| Work instruction |
Look through the lines below and extract each one that contains "chair".

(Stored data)
★ ★ ★ ★
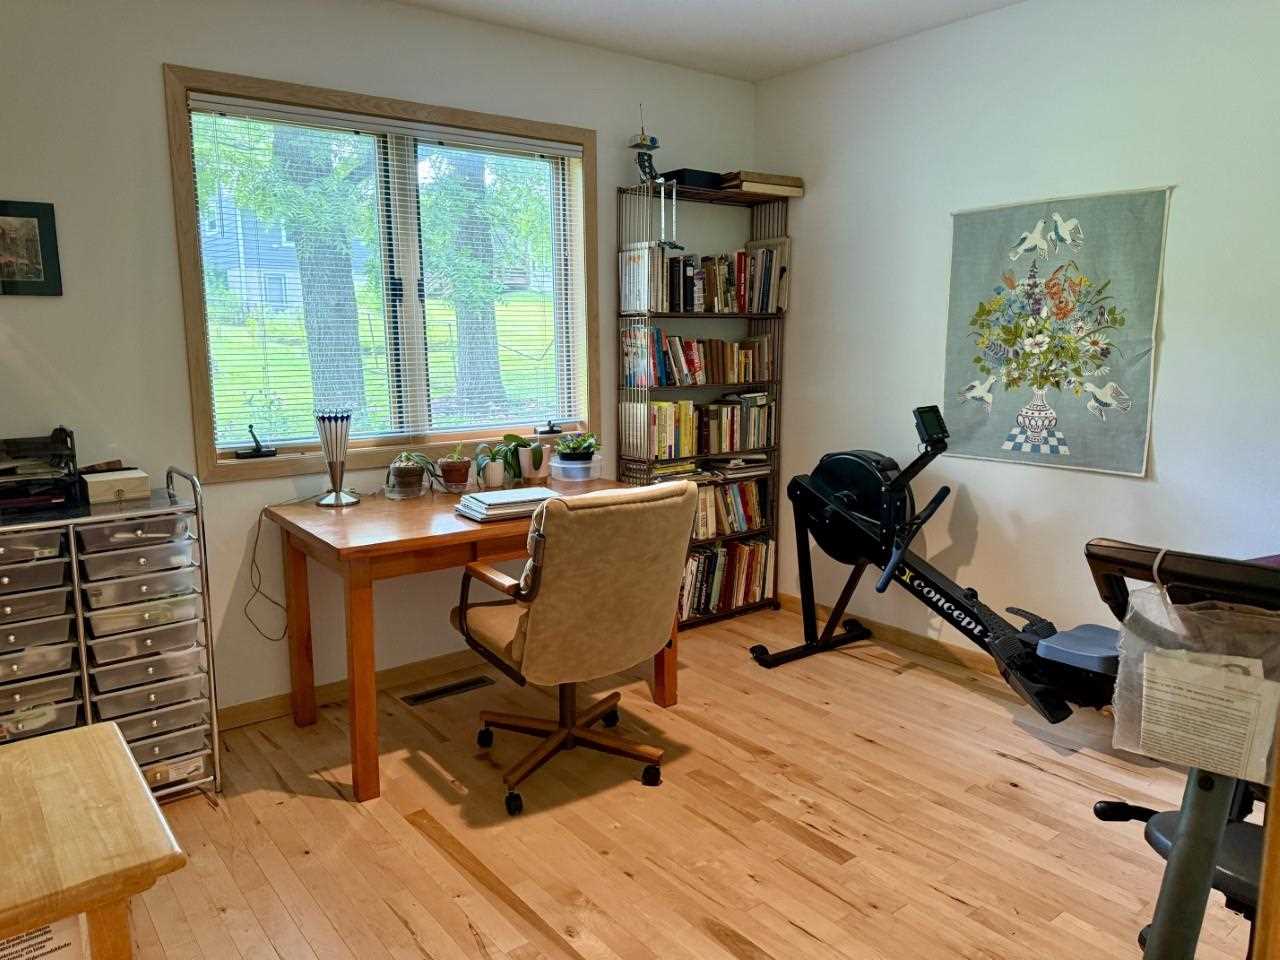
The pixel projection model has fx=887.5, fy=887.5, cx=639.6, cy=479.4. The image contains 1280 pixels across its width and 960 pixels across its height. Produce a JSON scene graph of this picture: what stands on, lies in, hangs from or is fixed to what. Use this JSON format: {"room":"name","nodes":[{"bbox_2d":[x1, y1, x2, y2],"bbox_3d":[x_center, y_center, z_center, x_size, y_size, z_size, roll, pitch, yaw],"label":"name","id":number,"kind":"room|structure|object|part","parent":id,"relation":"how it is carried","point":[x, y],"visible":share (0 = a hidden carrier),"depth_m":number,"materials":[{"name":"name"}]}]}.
{"room":"office","nodes":[
{"label":"office","id":0,"kind":"room"},
{"bbox_2d":[0,0,760,722],"bbox_3d":[-1.143,-0.427,3.257,4.330,2.514,0.158,-7,12,-37],"label":"back wall","id":1,"kind":"structure","parent":0,"point":[157,57],"depth_m":2.94,"materials":[{"name":"white paint"}]},
{"bbox_2d":[0,199,62,296],"bbox_3d":[-1.825,-0.663,2.544,0.259,0.272,0.022,-7,12,-37],"label":"framed picture","id":2,"kind":"object","parent":1,"relation":"attached to","point":[33,240],"visible":1,"depth_m":2.57,"materials":[{"name":"black"}]},
{"bbox_2d":[217,647,486,731],"bbox_3d":[-1.158,0.787,3.279,3.781,0.089,0.016,-7,12,-37],"label":"baseboard","id":3,"kind":"structure","parent":1,"relation":"attached to","point":[258,708],"depth_m":3.33,"materials":[{"name":"brown wood"}]},
{"bbox_2d":[163,61,598,485],"bbox_3d":[-0.864,-0.722,3.417,1.604,1.323,0.160,-7,12,-37],"label":"window","id":4,"kind":"structure","parent":1,"relation":"in","point":[192,329],"depth_m":3.32,"materials":[{"name":"brown wood"}]},
{"bbox_2d":[235,424,277,459],"bbox_3d":[-1.336,-0.135,3.091,0.124,0.109,0.072,-7,12,-37],"label":"window crank","id":5,"kind":"object","parent":4,"relation":"on","point":[258,450],"visible":0.99,"depth_m":3.08,"materials":[{"name":"black metal"}]},
{"bbox_2d":[185,93,582,451],"bbox_3d":[-0.856,-0.747,3.412,1.520,1.164,0.047,-7,12,-37],"label":"window blind","id":6,"kind":"object","parent":4,"relation":"attached to","point":[398,122],"visible":0.96,"depth_m":3.31,"materials":[{"name":"white"}]},
{"bbox_2d":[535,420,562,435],"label":"window crank","id":7,"kind":"object","parent":4,"relation":"attached to","point":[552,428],"visible":0.99,"depth_m":3.80,"materials":[{"name":"black"}]},
{"bbox_2d":[115,598,1262,959],"bbox_3d":[0.259,1.145,1.649,4.398,0.098,4.439,-7,12,-37],"label":"floor","id":8,"kind":"structure","parent":0,"point":[947,899],"depth_m":2.44,"materials":[{"name":"brown wood"}]},
{"bbox_2d":[0,718,184,959],"bbox_3d":[-1.049,0.821,1.131,0.799,0.706,0.534,-7,12,-37],"label":"wooden table","id":9,"kind":"object","parent":8,"relation":"on","point":[107,738],"visible":1,"depth_m":1.16,"materials":[{"name":"brown wood"}]},
{"bbox_2d":[0,913,87,959],"bbox_3d":[-0.720,0.564,1.010,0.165,0.192,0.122,-7,12,-37],"label":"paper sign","id":10,"kind":"object","parent":9,"relation":"attached to","point":[49,934],"visible":0.46,"depth_m":1.02,"materials":[{"name":"white paper"}]},
{"bbox_2d":[0,466,220,801],"bbox_3d":[-1.660,0.487,2.498,0.748,0.935,0.423,-7,12,-37],"label":"drawer cart","id":11,"kind":"object","parent":8,"relation":"on","point":[144,587],"visible":0.9,"depth_m":2.46,"materials":[{"name":"clear plastic"}]},
{"bbox_2d":[0,428,81,514],"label":"desk organizer","id":12,"kind":"object","parent":11,"relation":"on","point":[64,431],"visible":0.99,"depth_m":2.49,"materials":[{"name":"black plastic"}]},
{"bbox_2d":[81,467,151,504],"bbox_3d":[-1.554,0.017,2.630,0.164,0.071,0.156,-7,12,-37],"label":"white box","id":13,"kind":"object","parent":11,"relation":"on","point":[123,485],"visible":0.94,"depth_m":2.58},
{"bbox_2d":[402,675,492,704],"bbox_3d":[-0.735,0.808,3.404,0.339,0.008,0.105,-7,12,-37],"label":"floor vent","id":14,"kind":"object","parent":8,"relation":"in","point":[417,700],"visible":0.97,"depth_m":3.39,"materials":[{"name":"metal"}]},
{"bbox_2d":[265,479,678,803],"bbox_3d":[-0.550,0.468,3.170,1.239,0.769,0.812,-7,12,-37],"label":"desk","id":15,"kind":"object","parent":8,"relation":"on","point":[422,541],"visible":0.73,"depth_m":2.75,"materials":[{"name":"brown wood"}]},
{"bbox_2d":[247,502,292,642],"bbox_3d":[-1.260,0.330,3.083,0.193,0.460,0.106,-5,10,-25],"label":"power cord","id":16,"kind":"object","parent":15,"relation":"hanging from","point":[255,541],"visible":0.97,"depth_m":3.07,"materials":[{"name":"plastic"}]},
{"bbox_2d":[313,409,358,506],"bbox_3d":[-1.055,-0.077,3.073,0.151,0.326,0.152,-7,12,-37],"label":"table lamp","id":17,"kind":"object","parent":15,"relation":"on","point":[337,496],"visible":0.99,"depth_m":3.04,"materials":[{"name":"silver metal"}]},
{"bbox_2d":[385,451,433,497],"bbox_3d":[-0.846,-0.031,3.267,0.196,0.172,0.195,-7,12,-37],"label":"potted plant","id":18,"kind":"object","parent":15,"relation":"on","point":[406,471],"visible":0.99,"depth_m":3.23,"materials":[{"name":"plant"}]},
{"bbox_2d":[437,444,472,491],"bbox_3d":[-0.699,-0.050,3.376,0.146,0.178,0.148,-7,12,-37],"label":"potted plant","id":19,"kind":"object","parent":15,"relation":"on","point":[459,474],"visible":0.99,"depth_m":3.34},
{"bbox_2d":[473,438,513,490],"bbox_3d":[-0.554,-0.064,3.397,0.194,0.190,0.190,-7,12,-37],"label":"potted plant","id":20,"kind":"object","parent":15,"relation":"on","point":[486,466],"visible":0.99,"depth_m":3.37,"materials":[{"name":"green plant"}]},
{"bbox_2d":[456,487,557,521],"bbox_3d":[-0.425,0.078,2.950,0.320,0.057,0.247,-7,12,-37],"label":"book stack","id":21,"kind":"object","parent":15,"relation":"on","point":[480,509],"visible":0.92,"depth_m":2.88,"materials":[{"name":"paper"}]},
{"bbox_2d":[512,434,550,483],"bbox_3d":[-0.429,-0.088,3.532,0.186,0.199,0.183,-7,12,-37],"label":"potted plant","id":22,"kind":"object","parent":15,"relation":"on","point":[533,461],"visible":0.99,"depth_m":3.50,"materials":[{"name":"plant"}]},
{"bbox_2d":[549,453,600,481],"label":"plastic container","id":23,"kind":"object","parent":15,"relation":"on","point":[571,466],"visible":0.9,"depth_m":3.59,"materials":[{"name":"clear plastic"}]},
{"bbox_2d":[552,432,600,461],"bbox_3d":[-0.266,-0.134,3.722,0.209,0.145,0.200,0,9,-1],"label":"potted plant","id":24,"kind":"object","parent":23,"relation":"in","point":[579,445],"visible":0.96,"depth_m":3.69,"materials":[{"name":"green plant"}]},
{"bbox_2d":[450,479,695,817],"bbox_3d":[-0.216,0.450,2.757,0.649,0.935,0.704,-7,12,-37],"label":"office chair","id":25,"kind":"object","parent":8,"relation":"on","point":[536,627],"visible":1,"depth_m":2.52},
{"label":"chair base","id":26,"kind":"part","parent":25,"relation":"part of","materials":[{"name":"brown wood"}]},
{"bbox_2d":[615,176,785,629],"bbox_3d":[0.289,-0.314,4.113,0.768,1.976,0.264,-7,12,-37],"label":"bookshelf","id":27,"kind":"object","parent":8,"relation":"on","point":[671,315],"visible":0.45,"depth_m":4.05,"materials":[{"name":"black metal"}]},
{"bbox_2d":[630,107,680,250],"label":"model","id":28,"kind":"object","parent":27,"relation":"on","point":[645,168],"visible":0.96,"depth_m":3.66},
{"bbox_2d":[660,168,724,189],"bbox_3d":[0.221,-1.293,3.871,0.250,0.071,0.196,-7,12,-37],"label":"black box","id":29,"kind":"object","parent":27,"relation":"on","point":[682,176],"visible":0.62,"depth_m":3.79,"materials":[{"name":"black"}]},
{"bbox_2d":[622,328,775,387],"bbox_3d":[0.278,-0.561,4.048,0.779,0.235,0.179,-7,12,-37],"label":"book row","id":30,"kind":"object","parent":27,"relation":"in","point":[693,364],"visible":0.9,"depth_m":3.96,"materials":[{"name":"multicoloured paper"}]},
{"bbox_2d":[625,396,774,461],"bbox_3d":[0.301,-0.255,4.113,0.764,0.253,0.187,-7,12,-37],"label":"book row","id":31,"kind":"object","parent":27,"relation":"in","point":[724,410],"visible":0.93,"depth_m":4.01,"materials":[{"name":"multicoloured paper"}]},
{"bbox_2d":[617,242,788,314],"bbox_3d":[0.302,-0.907,4.004,0.779,0.292,0.215,-7,12,-37],"label":"book row","id":32,"kind":"object","parent":27,"relation":"in","point":[764,307],"visible":0.84,"depth_m":3.92,"materials":[{"name":"multicoloured paper"}]},
{"bbox_2d":[652,450,769,482],"bbox_3d":[0.324,-0.070,4.156,0.679,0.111,0.234,-7,12,-37],"label":"book stack","id":33,"kind":"object","parent":27,"relation":"in","point":[727,466],"visible":0.72,"depth_m":4.11,"materials":[{"name":"paper"}]},
{"bbox_2d":[658,472,768,538],"bbox_3d":[0.312,0.122,4.174,0.664,0.258,0.193,-7,12,-37],"label":"book row","id":34,"kind":"object","parent":27,"relation":"in","point":[743,488],"visible":0.59,"depth_m":4.15,"materials":[{"name":"multicoloured paper"}]},
{"bbox_2d":[679,537,774,619],"bbox_3d":[0.316,0.462,4.211,0.719,0.298,0.207,-7,12,-37],"label":"book row","id":35,"kind":"object","parent":27,"relation":"in","point":[700,560],"visible":0.58,"depth_m":4.19,"materials":[{"name":"paper"}]},
{"bbox_2d":[722,170,804,196],"bbox_3d":[0.520,-1.319,4.011,0.357,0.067,0.251,-7,12,-37],"label":"book stack","id":36,"kind":"object","parent":27,"relation":"on","point":[761,181],"visible":0.73,"depth_m":3.90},
{"bbox_2d":[745,406,1136,723],"bbox_3d":[1.146,0.321,3.146,0.700,1.026,1.501,-7,12,-37],"label":"rowing machine","id":37,"kind":"object","parent":8,"relation":"on","point":[952,598],"visible":0.86,"depth_m":3.26,"materials":[{"name":"black metal"}]},
{"bbox_2d":[1078,540,1279,959],"bbox_3d":[0.956,0.641,1.170,1.167,1.084,0.823,-7,12,-37],"label":"exercise bike","id":38,"kind":"object","parent":8,"relation":"on","point":[1164,931],"visible":0.84,"depth_m":1.18,"materials":[{"name":"black metal"}]},
{"bbox_2d":[1110,576,1279,781],"bbox_3d":[0.786,0.266,1.201,0.142,0.237,0.258,-7,12,-37],"label":"plastic bag","id":39,"kind":"object","parent":38,"relation":"hanging from","point":[1140,751],"visible":0.8,"depth_m":1.20,"materials":[{"name":"clear plastic"}]},
{"bbox_2d":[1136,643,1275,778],"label":"paper sheet","id":40,"kind":"object","parent":39,"relation":"in","point":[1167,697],"visible":0.97,"depth_m":1.21,"materials":[{"name":"white paper"}]},
{"bbox_2d":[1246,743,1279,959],"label":"door frame","id":41,"kind":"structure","parent":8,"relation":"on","point":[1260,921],"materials":[{"name":"brown wood"}]},
{"bbox_2d":[394,0,1024,82],"bbox_3d":[0.182,-1.456,1.375,4.225,0.108,4.220,-7,12,-37],"label":"ceiling","id":42,"kind":"structure","parent":0,"point":[799,63],"depth_m":3.39,"materials":[{"name":"white paint"}]},
{"bbox_2d":[753,0,1279,668],"bbox_3d":[1.907,-0.376,2.839,0.159,2.530,4.194,-7,12,-37],"label":"right wall","id":43,"kind":"structure","parent":0,"point":[1167,439],"depth_m":3.28,"materials":[{"name":"white paint"}]},
{"bbox_2d":[776,592,1002,676],"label":"baseboard","id":44,"kind":"structure","parent":43,"relation":"attached to","point":[894,635],"depth_m":3.84,"materials":[{"name":"brown wood"}]},
{"bbox_2d":[942,187,1172,476],"bbox_3d":[1.469,-0.531,3.225,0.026,0.956,0.789,-7,12,-37],"label":"tapestry","id":45,"kind":"object","parent":43,"relation":"attached to","point":[1143,418],"visible":0.99,"depth_m":3.18,"materials":[{"name":"grey fabric"}]},
{"label":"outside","id":46,"kind":"structure","parent":0,"visible":0},
{"bbox_2d":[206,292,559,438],"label":"lawn","id":47,"kind":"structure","parent":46,"point":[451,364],"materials":[{"name":"green plant"}]},
{"label":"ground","id":48,"kind":"structure","parent":46,"visible":0},
{"bbox_2d":[202,194,365,313],"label":"house","id":49,"kind":"structure","parent":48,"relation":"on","point":[237,278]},
{"bbox_2d":[272,124,368,418],"bbox_3d":[-4.089,-4.830,10.371,4.054,8.286,4.384,3,10,20],"label":"tree","id":50,"kind":"object","parent":48,"relation":"on","point":[329,286],"visible":0.53,"depth_m":10.37,"materials":[{"name":"green plant"}]},
{"bbox_2d":[425,149,502,410],"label":"tree","id":51,"kind":"object","parent":48,"relation":"on","point":[467,324],"visible":0.55,"materials":[{"name":"green plant"}]}
]}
★ ★ ★ ★
| Answer to the problem |
{"bbox_2d":[450,479,695,817],"bbox_3d":[-0.216,0.450,2.757,0.649,0.935,0.704,-7,12,-37],"label":"office chair","id":25,"kind":"object","parent":8,"relation":"on","point":[536,627],"visible":1,"depth_m":2.52},
{"label":"chair base","id":26,"kind":"part","parent":25,"relation":"part of","materials":[{"name":"brown wood"}]},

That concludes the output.